Using the chicken embryo as an experimental model, we have shown that corridor-like cells share all the intrinsic characteristics of their mouse homologs (Lopez-Bendito et al., 2006), including a remarkably similar capacity to guide TAs, but these neurons converge toward the midline and, hence, are never in contact with TAs in vivo. Thus, the specification and overall migration of corridor-like cells seem independent of their role in TA guidance, thereby suggesting that these neurons may exert other ancestral functions and that their
guidepost function for TAs has been acquired secondarily. Most importantly, our observations indicate that a cardinal difference between living reptiles and mammals lays in the orientation of migration of neurons that have the cellular capacity to guide TAs.
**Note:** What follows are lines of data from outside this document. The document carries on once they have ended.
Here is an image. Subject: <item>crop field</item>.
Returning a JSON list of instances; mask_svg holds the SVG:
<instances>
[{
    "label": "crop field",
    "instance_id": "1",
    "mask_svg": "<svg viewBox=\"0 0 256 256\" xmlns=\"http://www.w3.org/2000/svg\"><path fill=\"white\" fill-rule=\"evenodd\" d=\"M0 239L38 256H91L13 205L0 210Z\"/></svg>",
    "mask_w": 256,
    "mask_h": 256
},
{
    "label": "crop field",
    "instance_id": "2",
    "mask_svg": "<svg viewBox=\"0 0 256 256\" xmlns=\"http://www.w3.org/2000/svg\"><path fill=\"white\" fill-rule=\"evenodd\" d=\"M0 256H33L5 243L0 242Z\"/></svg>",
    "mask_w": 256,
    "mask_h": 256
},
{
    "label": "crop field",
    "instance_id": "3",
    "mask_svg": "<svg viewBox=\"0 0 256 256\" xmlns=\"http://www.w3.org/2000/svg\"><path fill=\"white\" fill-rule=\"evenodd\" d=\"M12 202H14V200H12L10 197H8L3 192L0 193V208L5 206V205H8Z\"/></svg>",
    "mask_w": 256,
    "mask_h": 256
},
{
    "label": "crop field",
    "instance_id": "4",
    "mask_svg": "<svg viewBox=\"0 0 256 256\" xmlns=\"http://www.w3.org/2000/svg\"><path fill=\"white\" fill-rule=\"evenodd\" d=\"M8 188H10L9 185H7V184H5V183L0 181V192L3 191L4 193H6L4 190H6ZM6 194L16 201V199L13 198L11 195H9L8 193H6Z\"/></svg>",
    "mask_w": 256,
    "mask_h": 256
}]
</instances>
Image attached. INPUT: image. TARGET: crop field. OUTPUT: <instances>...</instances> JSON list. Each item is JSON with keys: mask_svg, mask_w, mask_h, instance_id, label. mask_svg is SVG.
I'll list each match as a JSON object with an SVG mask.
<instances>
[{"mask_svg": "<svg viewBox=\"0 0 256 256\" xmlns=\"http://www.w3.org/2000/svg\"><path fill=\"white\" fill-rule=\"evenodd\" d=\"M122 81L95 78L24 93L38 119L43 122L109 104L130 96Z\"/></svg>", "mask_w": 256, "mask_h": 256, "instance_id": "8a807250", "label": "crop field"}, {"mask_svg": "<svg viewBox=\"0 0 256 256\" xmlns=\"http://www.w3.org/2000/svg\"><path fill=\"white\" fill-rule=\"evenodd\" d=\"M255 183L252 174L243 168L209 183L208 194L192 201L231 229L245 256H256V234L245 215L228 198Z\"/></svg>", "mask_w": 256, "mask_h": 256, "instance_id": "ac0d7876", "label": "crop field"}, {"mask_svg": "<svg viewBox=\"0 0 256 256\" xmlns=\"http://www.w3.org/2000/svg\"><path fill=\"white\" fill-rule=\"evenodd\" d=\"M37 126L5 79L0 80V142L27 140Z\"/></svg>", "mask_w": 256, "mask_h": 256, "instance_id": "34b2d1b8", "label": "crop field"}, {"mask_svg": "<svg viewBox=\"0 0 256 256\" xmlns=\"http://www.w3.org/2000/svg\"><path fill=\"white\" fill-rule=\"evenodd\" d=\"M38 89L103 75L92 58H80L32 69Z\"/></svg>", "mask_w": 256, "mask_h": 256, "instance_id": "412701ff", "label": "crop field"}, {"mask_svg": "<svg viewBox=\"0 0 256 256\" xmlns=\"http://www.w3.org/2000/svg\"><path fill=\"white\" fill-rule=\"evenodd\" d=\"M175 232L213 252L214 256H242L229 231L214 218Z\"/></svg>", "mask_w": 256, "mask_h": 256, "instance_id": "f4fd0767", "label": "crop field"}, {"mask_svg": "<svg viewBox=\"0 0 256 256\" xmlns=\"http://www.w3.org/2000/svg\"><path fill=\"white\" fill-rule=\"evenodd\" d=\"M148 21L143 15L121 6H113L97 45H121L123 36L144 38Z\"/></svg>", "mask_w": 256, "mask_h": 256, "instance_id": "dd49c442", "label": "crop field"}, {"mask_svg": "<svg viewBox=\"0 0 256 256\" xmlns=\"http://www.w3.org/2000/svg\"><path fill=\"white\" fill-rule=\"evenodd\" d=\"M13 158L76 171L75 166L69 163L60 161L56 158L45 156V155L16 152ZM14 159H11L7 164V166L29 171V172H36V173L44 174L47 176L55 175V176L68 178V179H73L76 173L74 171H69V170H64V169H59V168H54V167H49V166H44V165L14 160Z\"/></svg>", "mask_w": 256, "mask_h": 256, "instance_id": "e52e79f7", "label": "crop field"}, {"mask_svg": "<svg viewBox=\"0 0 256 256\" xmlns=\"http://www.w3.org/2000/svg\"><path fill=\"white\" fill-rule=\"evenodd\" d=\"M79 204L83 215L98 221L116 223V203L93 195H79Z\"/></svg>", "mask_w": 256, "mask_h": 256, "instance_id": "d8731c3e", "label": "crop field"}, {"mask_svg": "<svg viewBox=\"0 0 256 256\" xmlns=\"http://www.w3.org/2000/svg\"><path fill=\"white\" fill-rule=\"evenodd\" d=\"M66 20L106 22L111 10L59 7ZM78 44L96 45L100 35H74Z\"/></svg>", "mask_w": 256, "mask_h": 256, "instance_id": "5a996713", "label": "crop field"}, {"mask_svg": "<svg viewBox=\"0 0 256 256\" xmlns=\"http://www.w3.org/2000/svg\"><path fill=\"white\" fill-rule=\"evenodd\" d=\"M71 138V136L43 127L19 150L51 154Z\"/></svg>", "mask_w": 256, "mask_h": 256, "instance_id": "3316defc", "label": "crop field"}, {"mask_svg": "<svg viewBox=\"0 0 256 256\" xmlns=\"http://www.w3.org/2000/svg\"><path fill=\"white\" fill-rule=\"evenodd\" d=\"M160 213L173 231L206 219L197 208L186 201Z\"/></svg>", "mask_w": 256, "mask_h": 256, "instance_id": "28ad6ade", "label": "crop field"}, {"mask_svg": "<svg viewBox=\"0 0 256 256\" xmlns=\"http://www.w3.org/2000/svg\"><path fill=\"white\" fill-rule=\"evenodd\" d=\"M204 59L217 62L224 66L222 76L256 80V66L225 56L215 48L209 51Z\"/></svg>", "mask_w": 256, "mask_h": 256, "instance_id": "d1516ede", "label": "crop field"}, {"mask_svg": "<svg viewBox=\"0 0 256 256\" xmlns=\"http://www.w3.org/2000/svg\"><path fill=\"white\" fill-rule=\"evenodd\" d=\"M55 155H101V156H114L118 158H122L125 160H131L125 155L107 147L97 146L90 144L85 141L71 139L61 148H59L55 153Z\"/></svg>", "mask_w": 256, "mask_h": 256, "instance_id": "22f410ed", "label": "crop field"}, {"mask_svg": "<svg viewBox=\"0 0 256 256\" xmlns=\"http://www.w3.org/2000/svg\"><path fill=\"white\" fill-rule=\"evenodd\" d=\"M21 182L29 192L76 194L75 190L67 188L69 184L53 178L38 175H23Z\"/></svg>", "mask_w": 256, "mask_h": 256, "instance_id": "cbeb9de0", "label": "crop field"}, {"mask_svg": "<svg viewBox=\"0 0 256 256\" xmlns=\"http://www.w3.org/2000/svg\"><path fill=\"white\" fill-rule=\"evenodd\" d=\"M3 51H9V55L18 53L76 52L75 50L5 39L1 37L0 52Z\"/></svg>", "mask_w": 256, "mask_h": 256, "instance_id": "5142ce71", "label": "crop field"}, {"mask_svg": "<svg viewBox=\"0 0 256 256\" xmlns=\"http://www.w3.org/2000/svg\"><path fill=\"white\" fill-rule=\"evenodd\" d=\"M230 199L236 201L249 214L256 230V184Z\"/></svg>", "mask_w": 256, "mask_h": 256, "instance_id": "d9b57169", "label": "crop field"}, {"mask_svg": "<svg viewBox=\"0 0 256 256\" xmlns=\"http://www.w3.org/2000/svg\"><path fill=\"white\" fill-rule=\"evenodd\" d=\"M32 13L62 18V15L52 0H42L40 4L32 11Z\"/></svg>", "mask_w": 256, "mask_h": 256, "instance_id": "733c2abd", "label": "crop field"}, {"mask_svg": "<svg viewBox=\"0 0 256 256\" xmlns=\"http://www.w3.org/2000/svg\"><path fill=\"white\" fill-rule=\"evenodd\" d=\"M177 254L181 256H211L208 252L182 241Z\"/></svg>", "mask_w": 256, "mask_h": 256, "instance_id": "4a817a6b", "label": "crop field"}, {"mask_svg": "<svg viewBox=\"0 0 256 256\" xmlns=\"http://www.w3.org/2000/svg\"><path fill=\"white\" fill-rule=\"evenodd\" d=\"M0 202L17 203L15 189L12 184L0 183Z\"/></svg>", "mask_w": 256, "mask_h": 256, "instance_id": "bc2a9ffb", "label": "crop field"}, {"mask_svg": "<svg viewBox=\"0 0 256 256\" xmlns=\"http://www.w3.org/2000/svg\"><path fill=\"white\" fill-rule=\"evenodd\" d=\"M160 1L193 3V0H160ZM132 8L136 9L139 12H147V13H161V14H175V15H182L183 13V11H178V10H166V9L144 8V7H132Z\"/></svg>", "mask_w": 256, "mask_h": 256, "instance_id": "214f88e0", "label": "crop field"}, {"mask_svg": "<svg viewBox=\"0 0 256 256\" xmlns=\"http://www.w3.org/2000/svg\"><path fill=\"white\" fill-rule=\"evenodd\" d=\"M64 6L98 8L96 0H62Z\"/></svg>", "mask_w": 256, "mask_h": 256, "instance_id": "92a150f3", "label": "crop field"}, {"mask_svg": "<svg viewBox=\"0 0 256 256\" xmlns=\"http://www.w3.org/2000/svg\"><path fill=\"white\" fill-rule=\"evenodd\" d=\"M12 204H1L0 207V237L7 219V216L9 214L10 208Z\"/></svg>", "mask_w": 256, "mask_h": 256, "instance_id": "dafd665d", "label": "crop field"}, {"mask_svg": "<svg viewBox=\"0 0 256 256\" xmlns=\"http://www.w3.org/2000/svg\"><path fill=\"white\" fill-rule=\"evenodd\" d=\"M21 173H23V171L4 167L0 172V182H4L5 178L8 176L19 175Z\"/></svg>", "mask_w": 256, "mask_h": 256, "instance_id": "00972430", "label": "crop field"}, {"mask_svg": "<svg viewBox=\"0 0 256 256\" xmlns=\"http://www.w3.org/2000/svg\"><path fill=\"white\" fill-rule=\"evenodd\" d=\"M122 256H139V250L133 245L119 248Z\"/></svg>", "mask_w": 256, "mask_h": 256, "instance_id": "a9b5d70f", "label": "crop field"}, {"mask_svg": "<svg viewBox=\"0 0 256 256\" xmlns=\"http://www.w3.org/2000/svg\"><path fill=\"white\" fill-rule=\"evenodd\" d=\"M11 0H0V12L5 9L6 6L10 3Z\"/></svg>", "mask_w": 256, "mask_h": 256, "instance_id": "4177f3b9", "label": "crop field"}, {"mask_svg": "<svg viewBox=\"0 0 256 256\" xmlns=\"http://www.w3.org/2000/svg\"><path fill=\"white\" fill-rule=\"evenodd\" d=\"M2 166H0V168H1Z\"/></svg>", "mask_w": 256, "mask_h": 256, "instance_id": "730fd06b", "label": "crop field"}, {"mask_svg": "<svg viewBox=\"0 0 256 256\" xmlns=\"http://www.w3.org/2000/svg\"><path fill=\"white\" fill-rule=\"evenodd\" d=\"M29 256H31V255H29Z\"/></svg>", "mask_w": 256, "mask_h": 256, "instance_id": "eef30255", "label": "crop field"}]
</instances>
Furthermore, using find more Slit2−/− mutant mice, we showed that the proper positioning of corridor cells by migration is required and sufficient to switch TAs from an external default path to a mammalian internal route ( Figure 8H). Thus, the corridor acts in mice as an anatomical “hotspot” in which local changes in cell migration have long-range and large-scale effects on the guidance of TAs. Taken together, our experiments strongly support a surprising evolutionary scenario in which changes in the
migration of intermediate neurons have provided an opportunity for the opening of a major axonal highway. To unravel the molecular mechanisms GW3965 cost underlying the evolutionary change in corridor neuron migration, we focused on the secreted factor Slit2. In this study we showed that (1) Slit2 is differently expressed in the vMGE&POA of mouse and chicken embryos; (2) Slit2 acts as a short-range repellent on the Pentifylline migration of corridor cells; (3) modifying Slit2 levels in the ventral telencephalon of chicken embryos distorts the shape of the corridor; and (4) Slit2 inactivation impairs the mammalian-specific
migration of corridor neurons by shifting them toward the midline, a behavior reminiscent of chicken corridor-like cells. These results reveal that Slit2 is a major determinant in the orientation of mouse corridor neuron migration, by acting at short-range from the vMGE&POA, and thereby controls TA trajectory. Thus, in contrast to a direct role of Slit2 on axonal navigation ( Bagri et al., 2002, Braisted et al., 2009, Nguyen-Ba-Charvet et al., 2002 and Shu et al., 2003b), our study provides a different mechanism of Slit function on longitudinal axonal positioning through a short-range activity in guidepost cell migration. This relay of midline signaling by an early and, thus, local activity in intermediate target cells may more generally explain how midline cues can act at long range in very large structures, such as the mammalian telencephalon.